Fifty-six infants were included. Cumulative total Cl intakes reached 9.6 ± 3.7 mmol/kg at day 3 and 49.2 ± 13.5 mmol/kg at day 10. Inadvertent intakes (from intravenous fluids other than parenteral nutrition) represented on average 70% of total Cl intakes in the first 3 days. Difference between Cl and sodium intakes reached 7.8 ± 4.8 mmol/kg at day 10 and mainly originated from parenteral nutrition. By multivariate analysis, cumulative Cl intake >10 mmol/kg during the first 3 days was an independent risk factor of base excess <-10 mmol/L. Cumulative Cl intake >45 mmol/kg during the first 10 days was an independent risk factor of corrected chloremia >115 mmol/L and of base excess <-10 mmol/L.

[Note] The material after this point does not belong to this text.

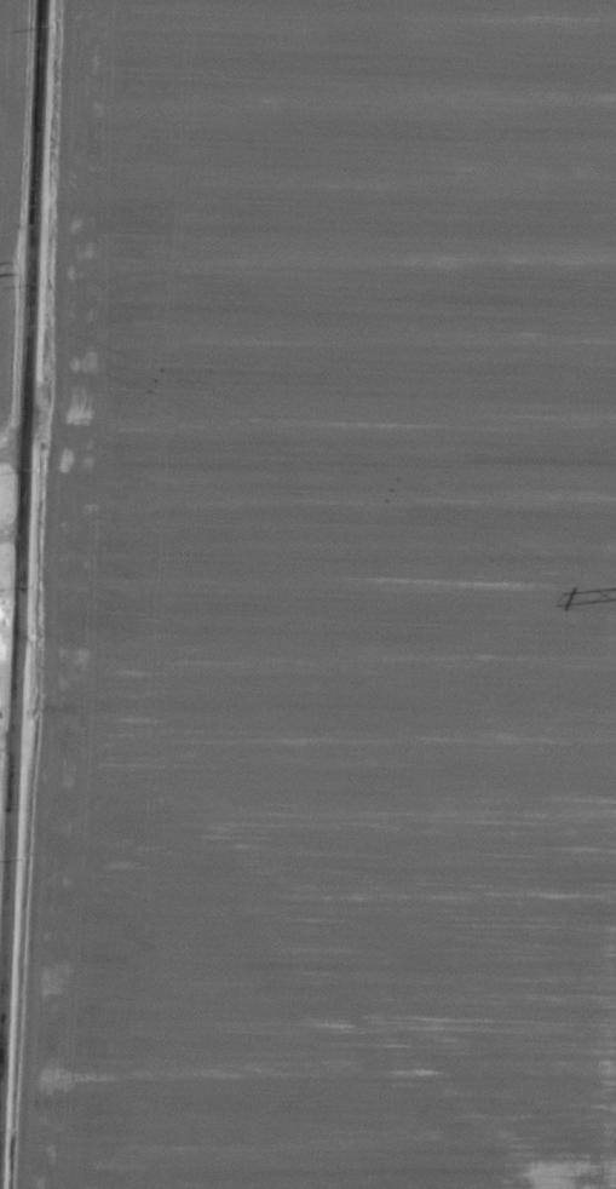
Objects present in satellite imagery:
power tower: (21, 262)
road: (33, 594)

Cumulative Cl intake >10 mmol/kg during the first 3 days (ie, 3.3 mmol · kg (-1) · day(-1) on average) and >45 mmol/kg during the first 10 days (ie, 4.5 mmol · kg (-1) · day(-1) on average) may have unwanted metabolic consequences and should be avoided. Imbalance between electrolytes provided by the parenteral nutrition solution need to be detected and corrected.
早产儿最佳氯(Cl)摄入量的准确数据很少。本研究旨在描述出生后前 10 天的 Cl 摄入量,并评估高 Cl 摄入量与校正血清 Cl 水平或<28 周胎龄婴儿严重酸中毒标志物之间的关系。

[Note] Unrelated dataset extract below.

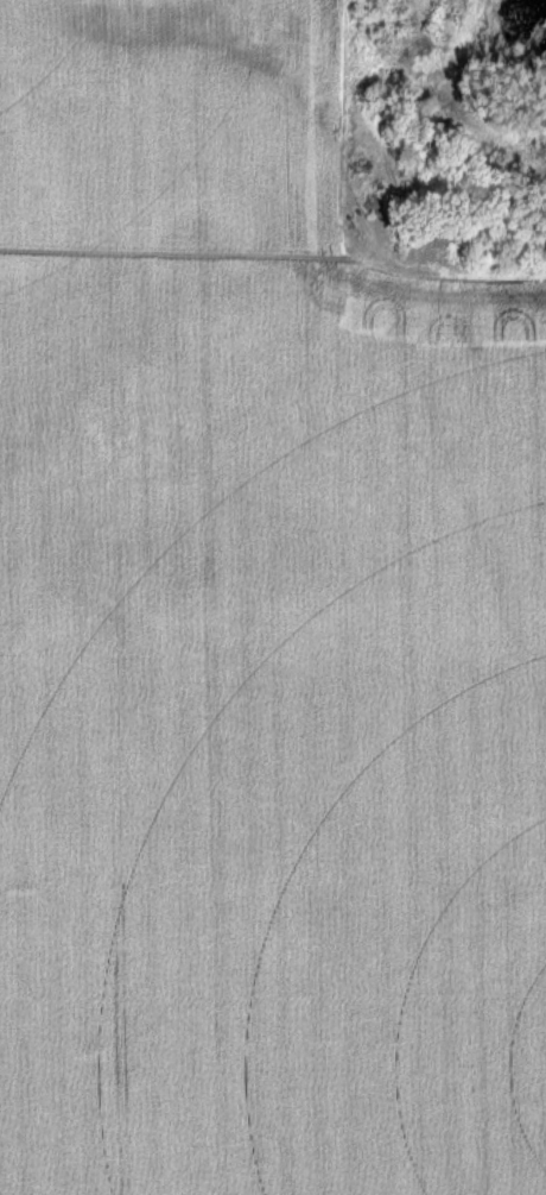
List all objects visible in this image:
crop: (257, 637)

回顾性队列研究,纳入了 3 年内入住新生儿重症监护病房并在出生后至第 10 天或以上接受治疗的所有<28 周的婴儿。
共纳入 56 例婴儿。第 3 天和第 10 天的累积总 Cl 摄入量分别达到 9.6±3.7mmol/kg 和 49.2±13.5mmol/kg。在头 3 天,静脉输液(除肠外营养外)的无意摄入量平均占总 Cl 摄入量的 70%。第 10 天时,Cl 摄入量与钠摄入量之间的差异达到 7.8±4.8mmol/kg,主要来自肠外营养。多变量分析表明,前 3 天累积 Cl 摄入量>10mmol/kg 是基础过剩<-10mmol/L 的独立危险因素。前 10 天累积 Cl 摄入量>45mmol/kg 是校正氯血症>115mmol/L 和基础过剩<-10mmol/L 的独立危险因素。
前 3 天累积 Cl 摄入量>10mmol/kg(即平均 3.3mmol·kg(-1)·day(-1))和前 10 天累积 Cl 摄入量>45mmol/kg(即平均 4.5mmol·kg(-1)·day(-1))可能会产生不良的代谢后果,应予以避免。需要检测和纠正肠外营养溶液中电解质的不平衡。